▶ **Exercise requirements**: Give the lines of the items below as a JSON list of strings, one string per line, with blank lines left out. Leave out the pictures.

*** Exercise material ***

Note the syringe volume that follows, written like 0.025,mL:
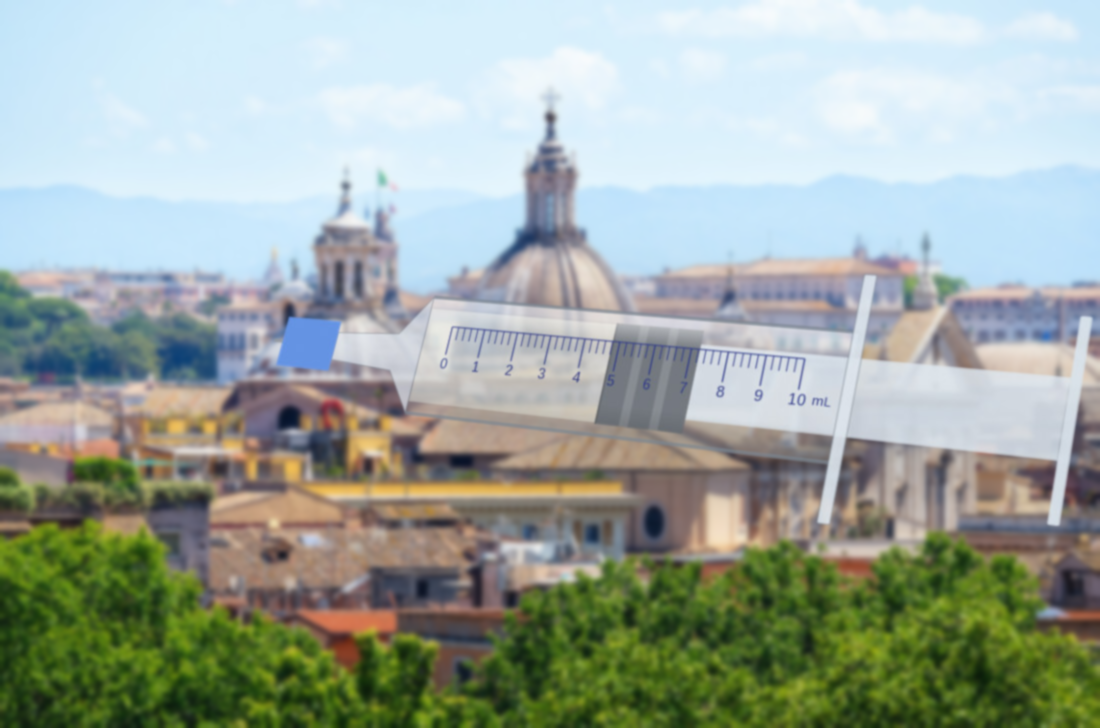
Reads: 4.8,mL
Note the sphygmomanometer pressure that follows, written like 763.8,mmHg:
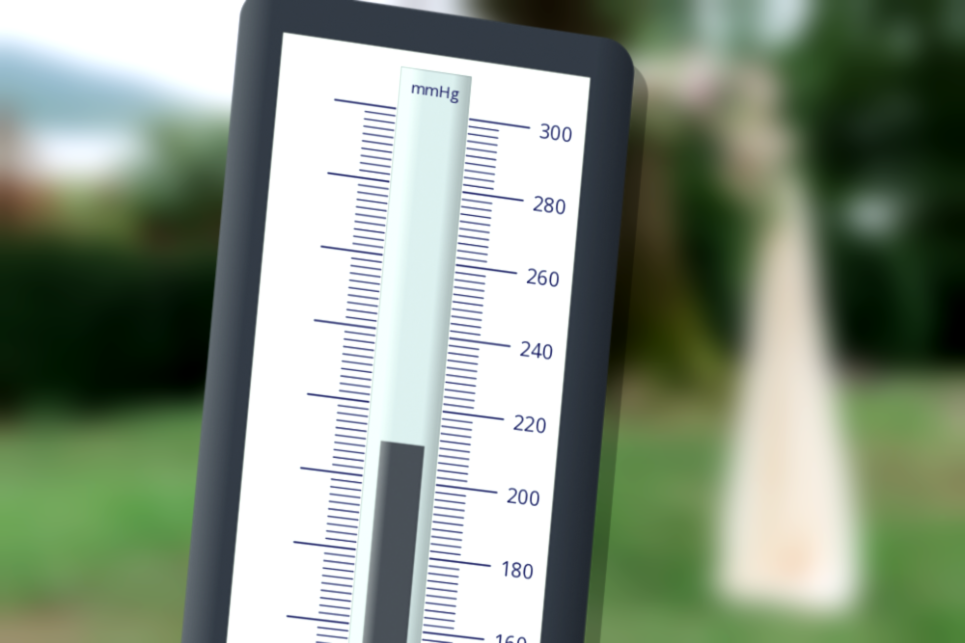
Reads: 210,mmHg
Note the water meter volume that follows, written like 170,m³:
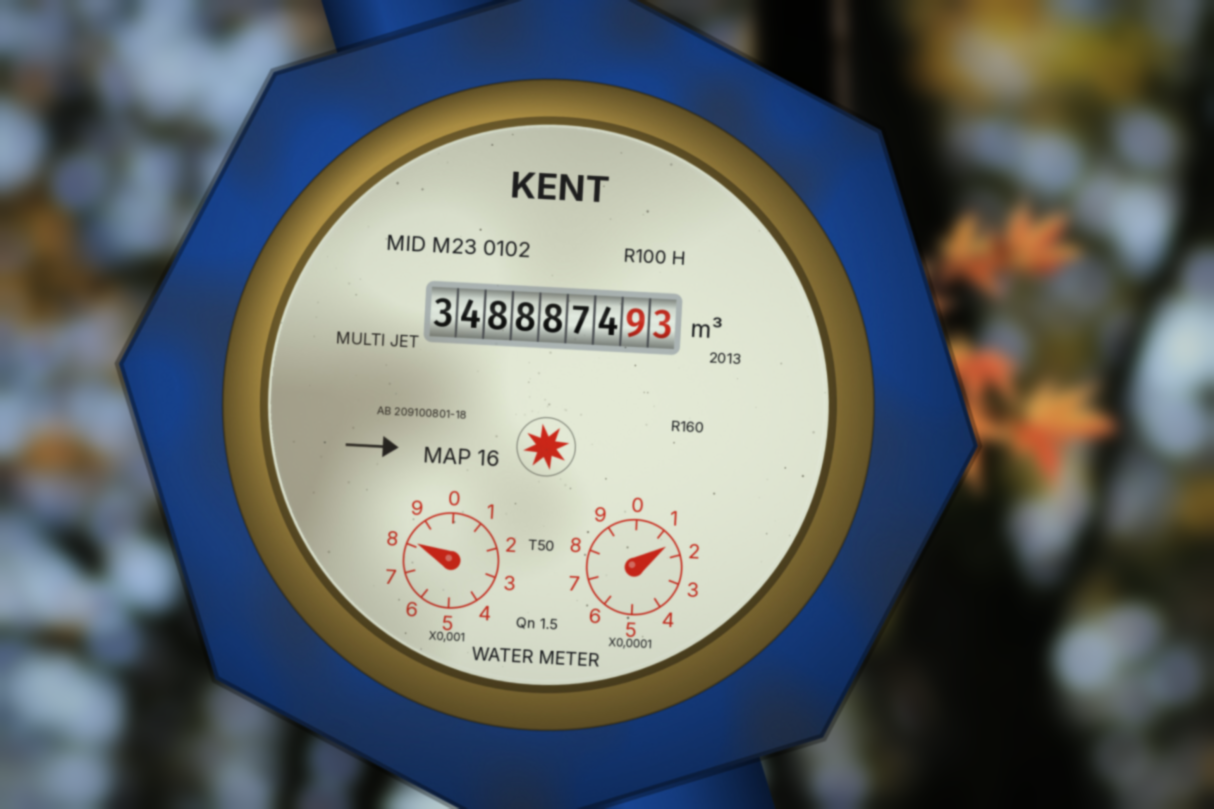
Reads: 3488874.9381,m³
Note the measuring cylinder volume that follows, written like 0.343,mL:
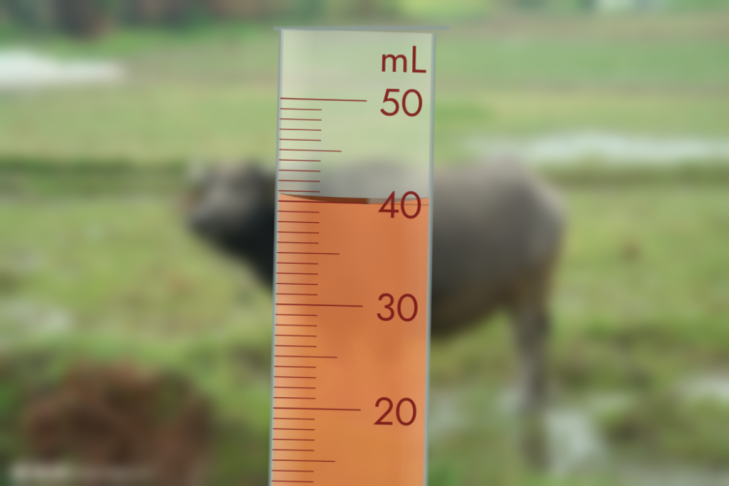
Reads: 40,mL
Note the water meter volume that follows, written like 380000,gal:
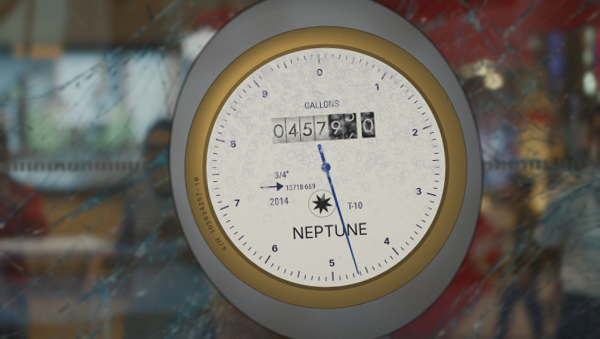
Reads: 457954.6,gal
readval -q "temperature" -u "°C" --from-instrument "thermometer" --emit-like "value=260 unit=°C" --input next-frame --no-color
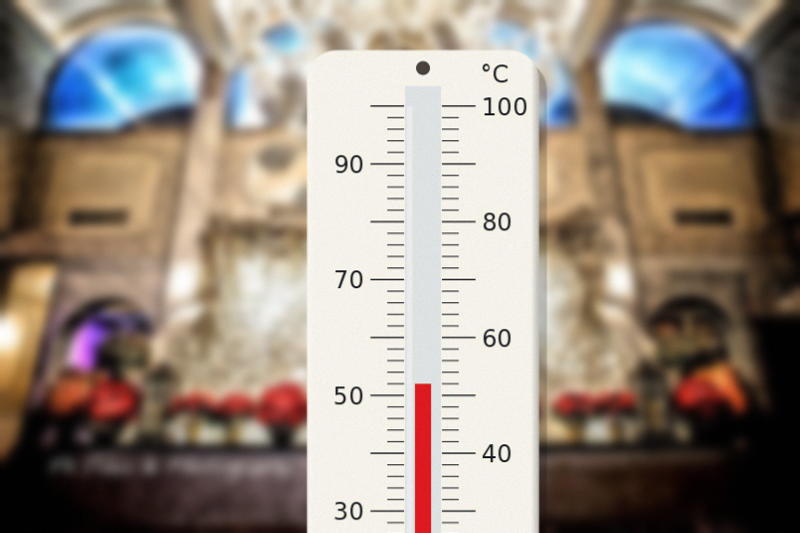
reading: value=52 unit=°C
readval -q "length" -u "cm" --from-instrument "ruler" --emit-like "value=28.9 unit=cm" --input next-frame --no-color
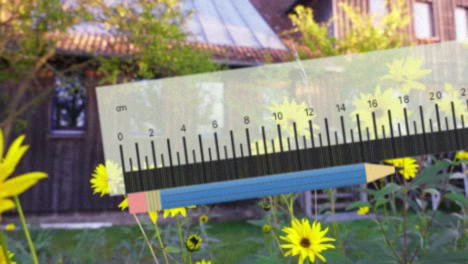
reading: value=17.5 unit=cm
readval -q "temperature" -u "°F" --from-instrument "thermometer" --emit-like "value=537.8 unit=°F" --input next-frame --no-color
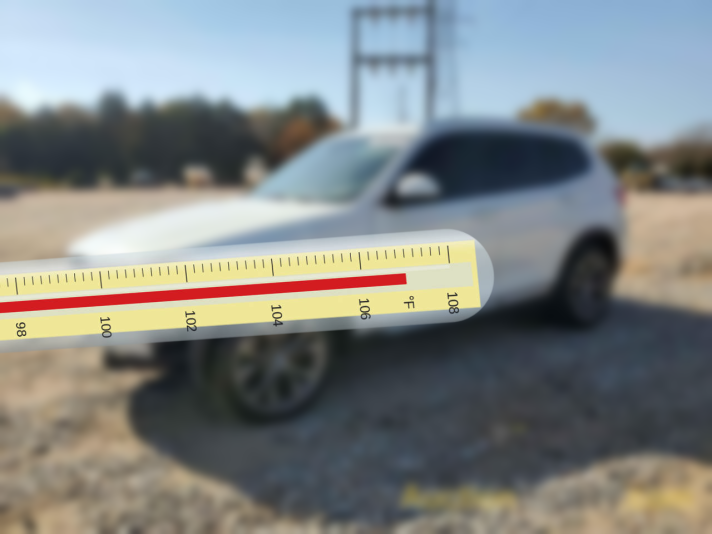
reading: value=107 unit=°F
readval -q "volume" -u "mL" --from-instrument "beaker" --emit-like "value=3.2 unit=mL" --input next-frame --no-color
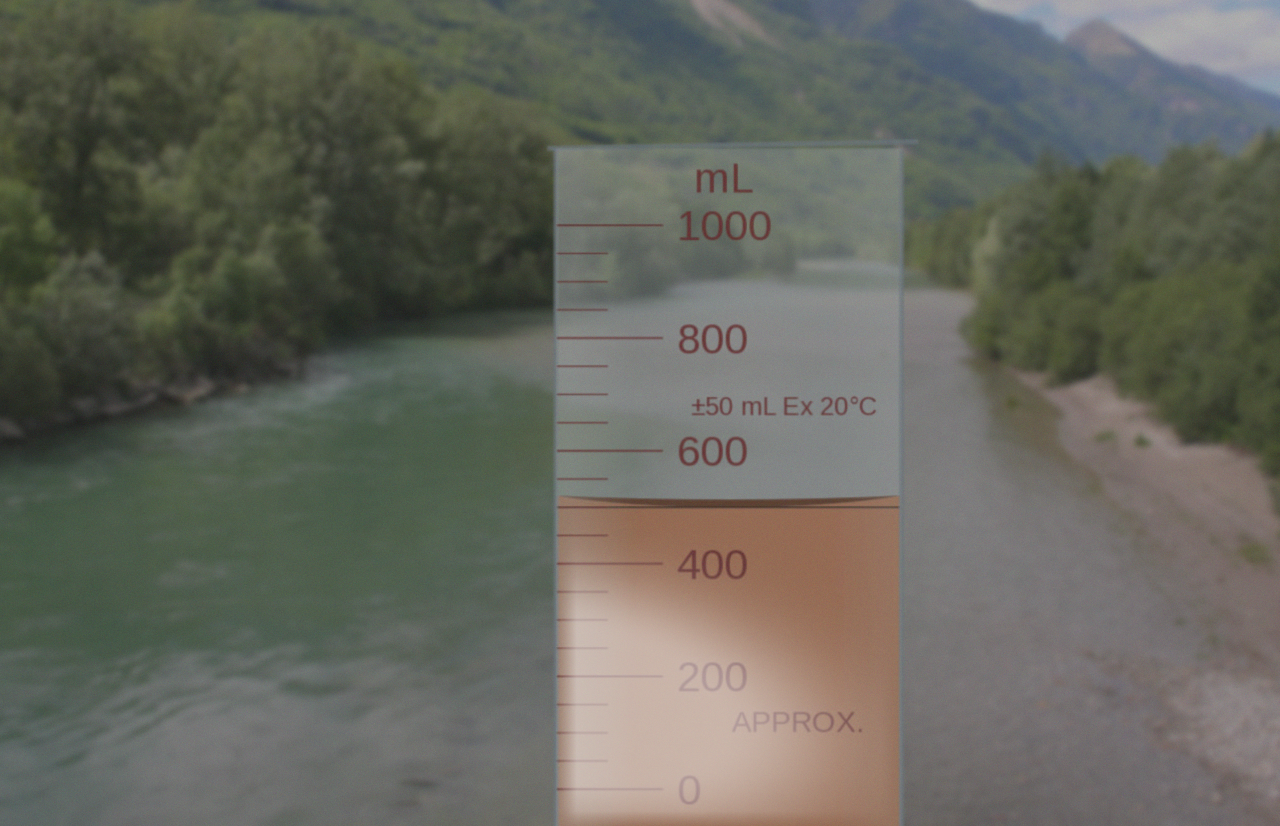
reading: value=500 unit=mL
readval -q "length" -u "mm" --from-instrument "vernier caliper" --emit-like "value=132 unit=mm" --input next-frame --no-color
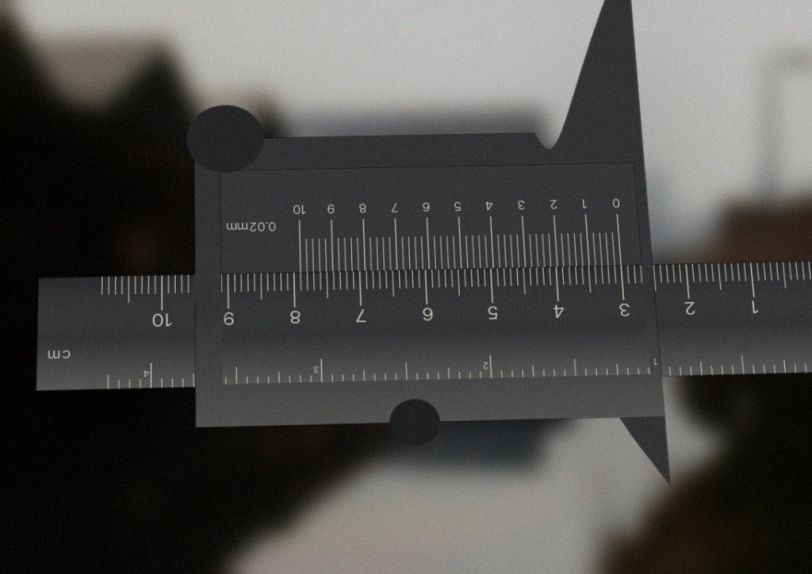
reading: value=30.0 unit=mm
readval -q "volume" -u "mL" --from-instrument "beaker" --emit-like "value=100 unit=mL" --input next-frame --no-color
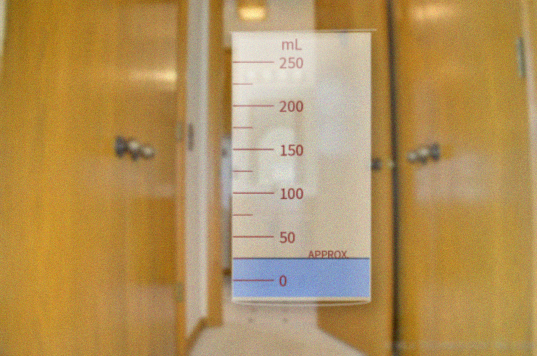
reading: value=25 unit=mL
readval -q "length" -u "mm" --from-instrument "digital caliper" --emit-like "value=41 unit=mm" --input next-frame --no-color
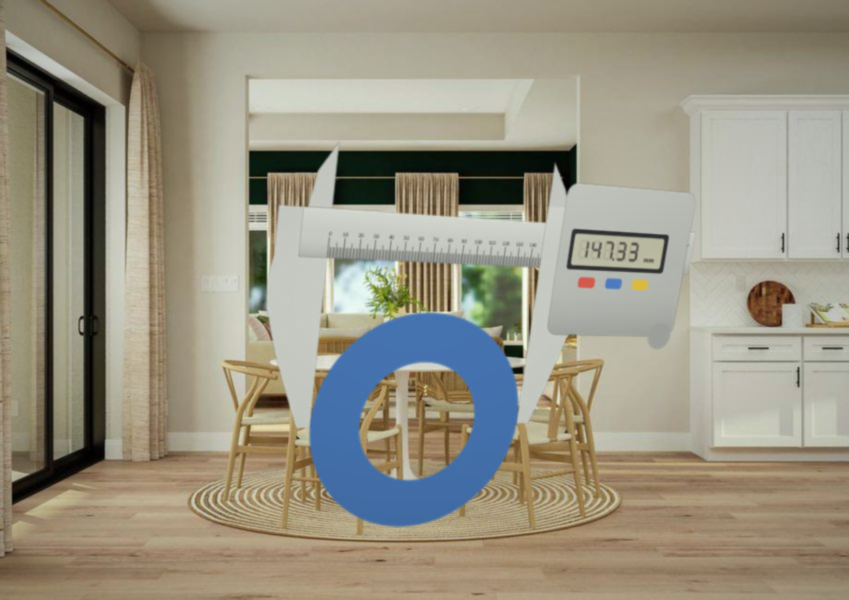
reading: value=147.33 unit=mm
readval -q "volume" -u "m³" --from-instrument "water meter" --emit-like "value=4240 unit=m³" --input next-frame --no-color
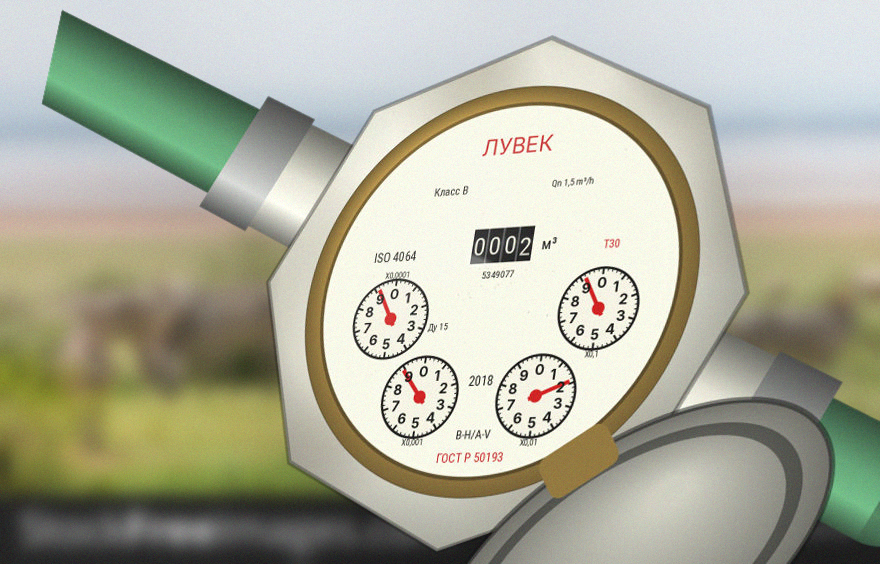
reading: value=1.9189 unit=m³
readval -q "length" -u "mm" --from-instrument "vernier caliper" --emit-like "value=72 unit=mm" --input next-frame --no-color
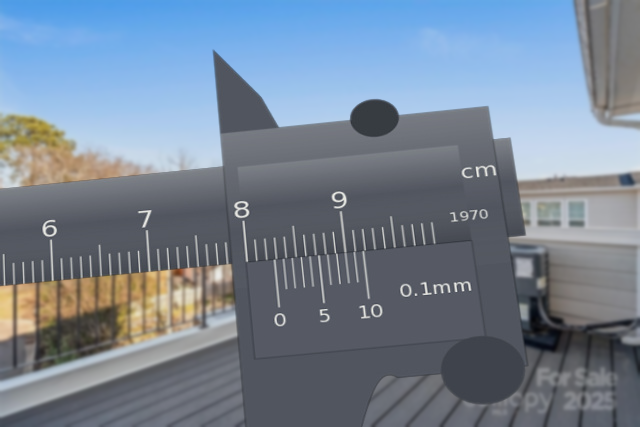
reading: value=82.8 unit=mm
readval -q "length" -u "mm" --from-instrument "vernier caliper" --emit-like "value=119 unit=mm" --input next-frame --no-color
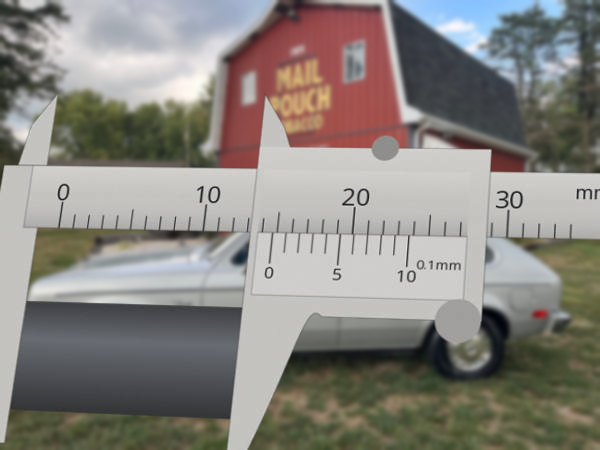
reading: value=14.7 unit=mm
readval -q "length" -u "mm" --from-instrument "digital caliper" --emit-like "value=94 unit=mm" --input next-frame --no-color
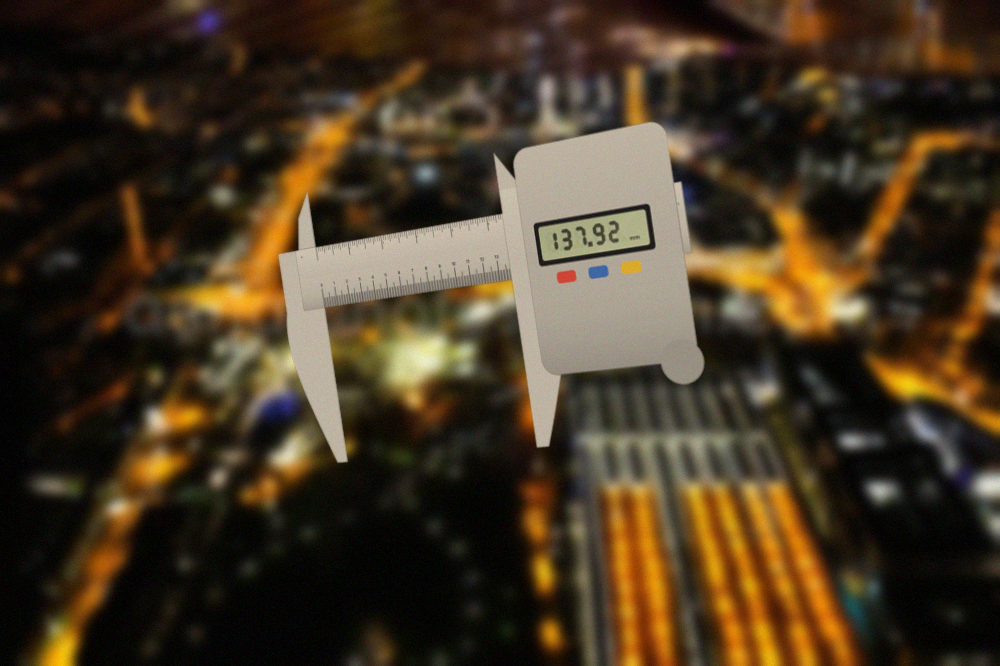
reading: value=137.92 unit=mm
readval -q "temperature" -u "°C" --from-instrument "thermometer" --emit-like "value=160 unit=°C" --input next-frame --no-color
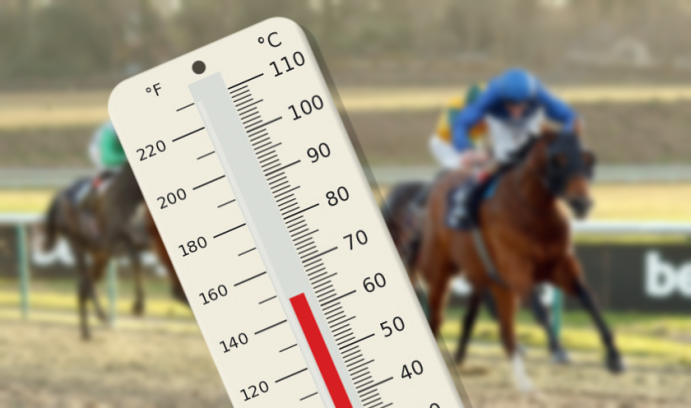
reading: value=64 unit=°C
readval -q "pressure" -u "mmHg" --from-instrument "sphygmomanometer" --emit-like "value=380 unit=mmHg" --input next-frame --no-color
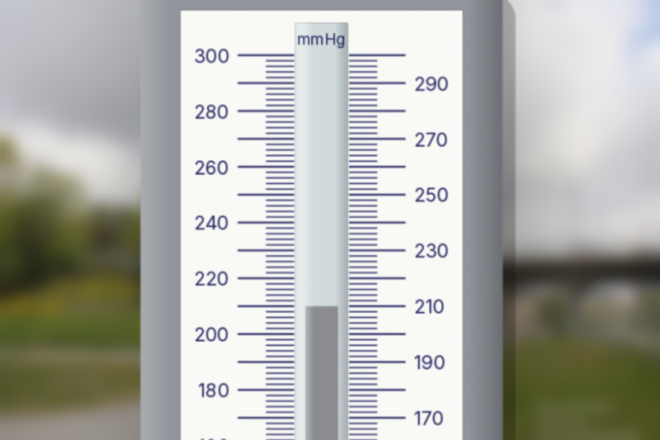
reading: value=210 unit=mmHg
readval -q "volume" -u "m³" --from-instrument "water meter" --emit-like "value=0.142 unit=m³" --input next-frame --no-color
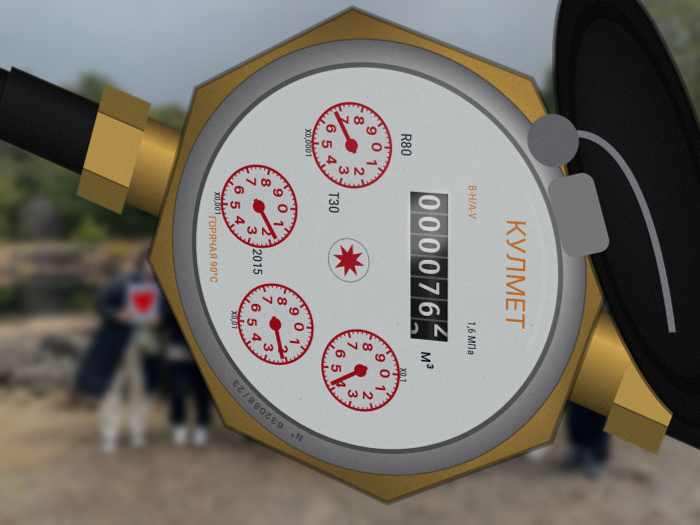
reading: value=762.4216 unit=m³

***

▶ **Answer to the problem**:
[
  "Note the syringe volume that follows, written like 0.025,mL:",
  "Reads: 4.8,mL",
  "Note the sphygmomanometer pressure that follows, written like 763.8,mmHg:",
  "Reads: 210,mmHg",
  "Note the water meter volume that follows, written like 170,m³:",
  "Reads: 3488874.9381,m³",
  "Note the measuring cylinder volume that follows, written like 0.343,mL:",
  "Reads: 40,mL",
  "Note the water meter volume that follows, written like 380000,gal:",
  "Reads: 457954.6,gal",
  "readval -q \"temperature\" -u \"°C\" --from-instrument \"thermometer\" --emit-like \"value=260 unit=°C\" --input next-frame --no-color",
  "reading: value=52 unit=°C",
  "readval -q \"length\" -u \"cm\" --from-instrument \"ruler\" --emit-like \"value=28.9 unit=cm\" --input next-frame --no-color",
  "reading: value=17.5 unit=cm",
  "readval -q \"temperature\" -u \"°F\" --from-instrument \"thermometer\" --emit-like \"value=537.8 unit=°F\" --input next-frame --no-color",
  "reading: value=107 unit=°F",
  "readval -q \"volume\" -u \"mL\" --from-instrument \"beaker\" --emit-like \"value=3.2 unit=mL\" --input next-frame --no-color",
  "reading: value=500 unit=mL",
  "readval -q \"length\" -u \"mm\" --from-instrument \"vernier caliper\" --emit-like \"value=132 unit=mm\" --input next-frame --no-color",
  "reading: value=30.0 unit=mm",
  "readval -q \"volume\" -u \"mL\" --from-instrument \"beaker\" --emit-like \"value=100 unit=mL\" --input next-frame --no-color",
  "reading: value=25 unit=mL",
  "readval -q \"length\" -u \"mm\" --from-instrument \"digital caliper\" --emit-like \"value=41 unit=mm\" --input next-frame --no-color",
  "reading: value=147.33 unit=mm",
  "readval -q \"volume\" -u \"m³\" --from-instrument \"water meter\" --emit-like \"value=4240 unit=m³\" --input next-frame --no-color",
  "reading: value=1.9189 unit=m³",
  "readval -q \"length\" -u \"mm\" --from-instrument \"vernier caliper\" --emit-like \"value=72 unit=mm\" --input next-frame --no-color",
  "reading: value=82.8 unit=mm",
  "readval -q \"length\" -u \"mm\" --from-instrument \"vernier caliper\" --emit-like \"value=119 unit=mm\" --input next-frame --no-color",
  "reading: value=14.7 unit=mm",
  "readval -q \"length\" -u \"mm\" --from-instrument \"digital caliper\" --emit-like \"value=94 unit=mm\" --input next-frame --no-color",
  "reading: value=137.92 unit=mm",
  "readval -q \"temperature\" -u \"°C\" --from-instrument \"thermometer\" --emit-like \"value=160 unit=°C\" --input next-frame --no-color",
  "reading: value=64 unit=°C",
  "readval -q \"pressure\" -u \"mmHg\" --from-instrument \"sphygmomanometer\" --emit-like \"value=380 unit=mmHg\" --input next-frame --no-color",
  "reading: value=210 unit=mmHg",
  "readval -q \"volume\" -u \"m³\" --from-instrument \"water meter\" --emit-like \"value=0.142 unit=m³\" --input next-frame --no-color",
  "reading: value=762.4216 unit=m³"
]